Mon passage, réellement, a été extraordinaire, j’en conserve d’ailleurs de grands souvenirs. On a réalisé un très bon parcours en phase qualificative à la CAN 2015. Malheureusement, j’ai dû quitter ce poste à la demande de mon club, le CSS, qui venait d’être battu en demi-finale de la Ligue des champions.
J’ai succédé à Philippe Troussier sur le banc. Mais il y avait un projet sur deux ans avec la FTF. Je regrette ma sortie de la sélection qui m’aurait certainement ouvert d’autres horizons.
Revenons à Merreikh. En dehors de l’équipe première, vous occupez-vous d’autres aspects ? Y a-t-il un projet au niveau des jeunes ou pas ?
Honnêtement, à Merreikh, il n’y a que la première équipe. Il n’y a pas de travail chez les jeunes, pas de compétition chez les jeunes. Rien. Pas de projet. Le problème du foot soudanais, c’est l’organisation et les infrastructures.
Selon vous, que manque-t-il au football soudanais local pour rivaliser aves les grands championnats africains ?
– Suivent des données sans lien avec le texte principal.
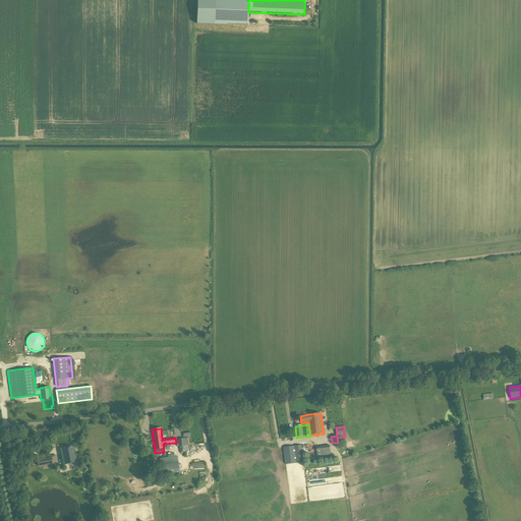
[(180,453),(189,451),(187,438),(178,439),(180,453)]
Le football soudanais souffre réellement. Je pense que la fédération ne fait pas du bon travail sur le plan de l’organisation de la compétition. Ainsi qu’au plan du travail au niveau des jeunes. Il n’y a pratiquement rien. Pas de centres de formation, ni de terrains. Il y a une anarchie au niveau des infrastructures et de l’organisation.
Comment expliquez-vous que si peu de joueurs soudanais évoluent hors de leur pays, en dépit de qualités évidentes ?
Au Soudan, il y a pourtant beaucoup de talents. Mais ici, l’ambiance au pays, la situation financière chaotique, les problèmes d’organisation, de logistique, d’infrastructures, d’hygiène de vie, ne permettent pas aux joueurs d’aller loin et de pouvoir sortir, hormis les Soudanais vivant à l’étranger comme ceux basés au Qatar, qui ont la chance de travailler dans un milieu favorable.
Sinon les Soudanais sont dans l’amateurisme. Dans ces conditions, je ne pense pas que les joueurs puissent sortir et s’imposer ailleurs.
Quel type de relations avez-vous avec le sélectionneur Burhan Tia, qui utilise vos joueurs en A et pour le CHAN ?
Pratiquement, il n’y a aucune relation avec l’encadrement de la sélection qui fait des stages toujours à l’étranger et à l’improviste. Il n’y a pas de communication avec les entraîneurs des clubs non plus. Pas de réunions de la Fédération avec les clubs pour les entendre et écouter leurs remarques. Il prend des joueurs sans demander l’avis de leurs coaches.
Il prend même des joueurs qui ne jouent pas. A Merreikh, lors du dernier stage, il a convoqué une douzaine de joueurs dont quatre ou cinq qui ne jouent pas ! Pas d’explication. C’est à mes yeux un grand point d’interrogation.
L’ES Metlaoui s’est maintenue en L1 tunisienne, c’est un de vos anciens clubs. Heureux pour eux ?
C’est un club que j’aime bien et avec lequel j’ai de bons souvenirs. C’est une équipe militante au vrai sens du terme. Je connais ses difficultés. Il était autrefois parrainé par la société des phosphates, qui disposait d’un bon budget pour bâtir un projet sportif.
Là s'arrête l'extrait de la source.